» **Problem details**: Pull from the listing each line containing the string "полное". Case counts.

Start of Provided information

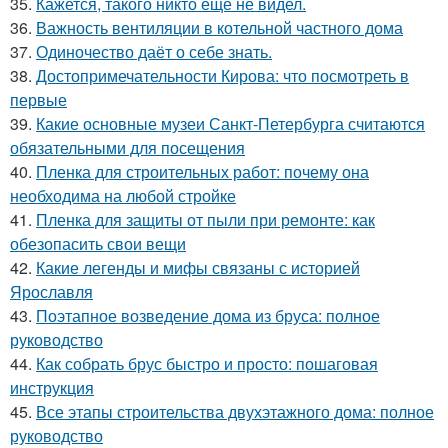
35.
Кажется, такого никто ещё не видел.
36.
Важность вентиляции в котельной частного дома
37.
Одиночество даёт о себе знать.
38.
Достопримечательности Кирова: что посмотреть в
первые
39.
Какие основные музеи Санкт-Петербурга считаются
обязательными для посещения
40.
Пленка для строительных работ: почему она
необходима на любой стройке
41.
Пленка для защиты от пыли при ремонте: как
обезопасить свои вещи
42.
Какие легенды и мифы связаны с историей
Ярославля
43.
Поэтапное возведение дома из бруса: полное
руководство
44.
Как собрать брус быстро и просто: пошаговая
инструкция
45.
Все этапы строительства двухэтажного дома: полное
руководство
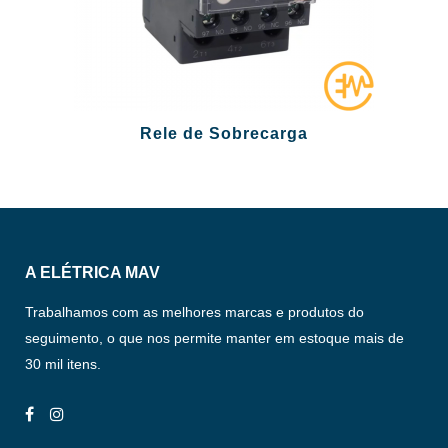
Rele de Sobrecarga
A ELÉTRICA MAV
Trabalhamos com as melhores marcas e produtos do
seguimento, o que nos permite manter em estoque mais de
30 mil itens.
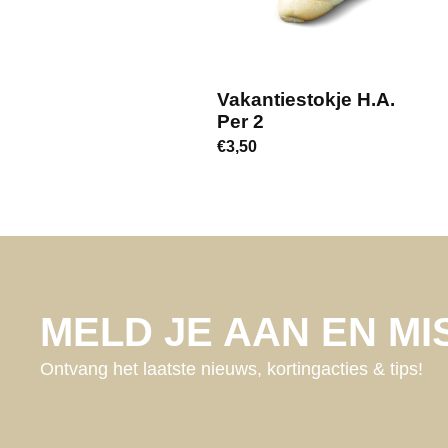
Vakantiestokje H.a.
Per 2
€
3,50
MELD JE AAN EN MIS
Ontvang het laatste nieuws, kortingacties & tips!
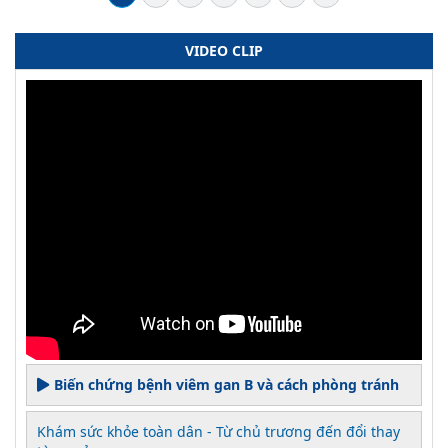
VIDEO CLIP
Biến chứng bệnh viêm gan B và cách phòng tránh
Khám sức khỏe toàn dân - Từ chủ trương đến đổi thay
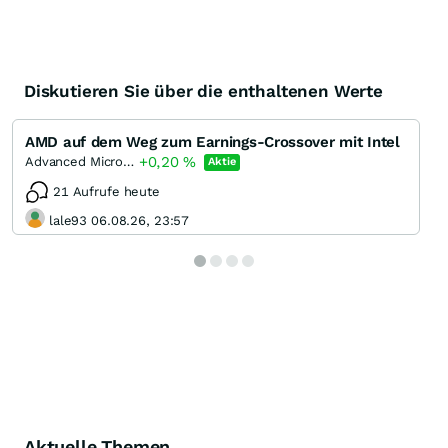
Diskutieren Sie über die enthaltenen Werte
AMD auf dem Weg zum Earnings-Crossover mit Intel
+0,20
%
Advanced Micro Devices
Aktie
21 Aufrufe heute
lale93 06.08.26, 23:57
Aktuelle Themen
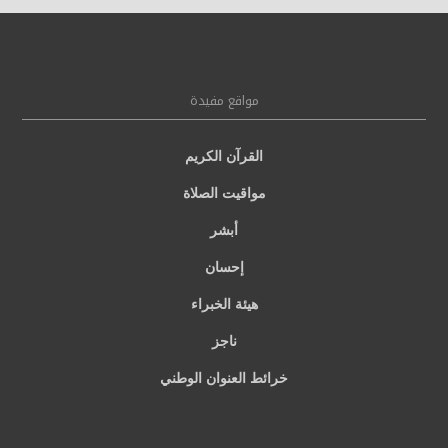
مواقع مفيدة
القرآن الكريم
مواقيت الصلاة
أبشر
إحسان
هيئة الخبراء
ناجز
خرائط العنوان الوطني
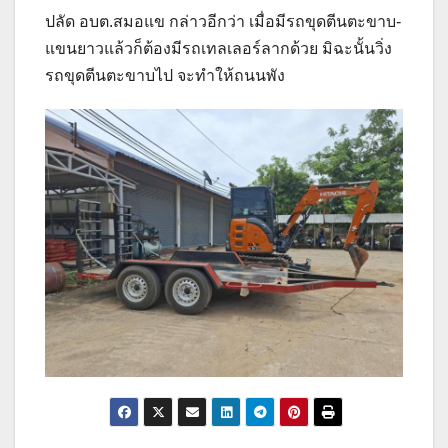
ปลัด อบต.สมอแข กล่าวอีกว่า เมื่อมีรถขุดตีนตะขาบ-
แขนยาวแล้วก็ต้องมีรถเทลเลอร์ลากด้วย มิฉะนั้นวิ่ง
รถขุดตีนตะขาบไป จะทำให้ถนนพัง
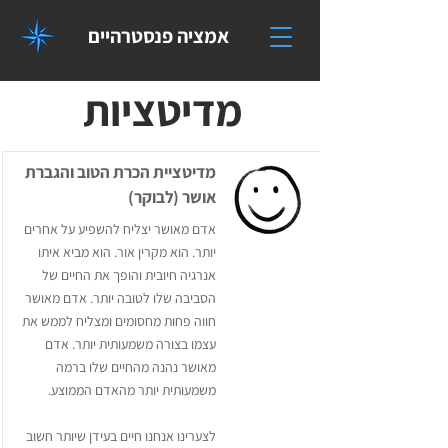
אמציה פנסטרהיים
מדיטציות
מדיטציית הכרת הטוב והגברת
אושר (לבוקר)
אדם מאושר יצליח להשפיע על אחרים
יותר. הוא מקרין אור. הוא מביא איתו
אנרגיה חיובית והופך את החיים של
הסביבה שלו לטובה יותר. אדם מאושר
חווה פחות מחסומים ומצליח לממש את
עצמו בצורה משמעותית יותר. אדם
מאושר נהנה מהחיים שלו ברמה
משמעותית יותר מהאדם הממוצע.
לצערינו אנחנו חיים בעידן שיותר חשוב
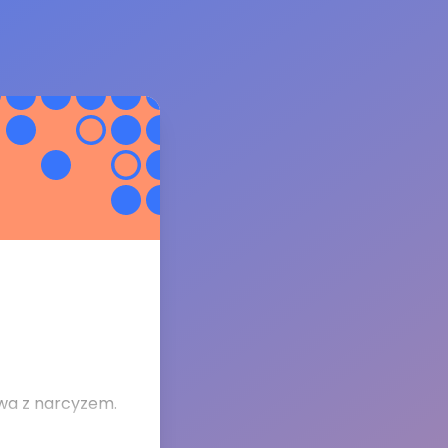
twa z narcyzem.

End of Provided information

» **Task output**:
Поэтапное возведение дома из бруса: полное
Все этапы строительства двухэтажного дома: полное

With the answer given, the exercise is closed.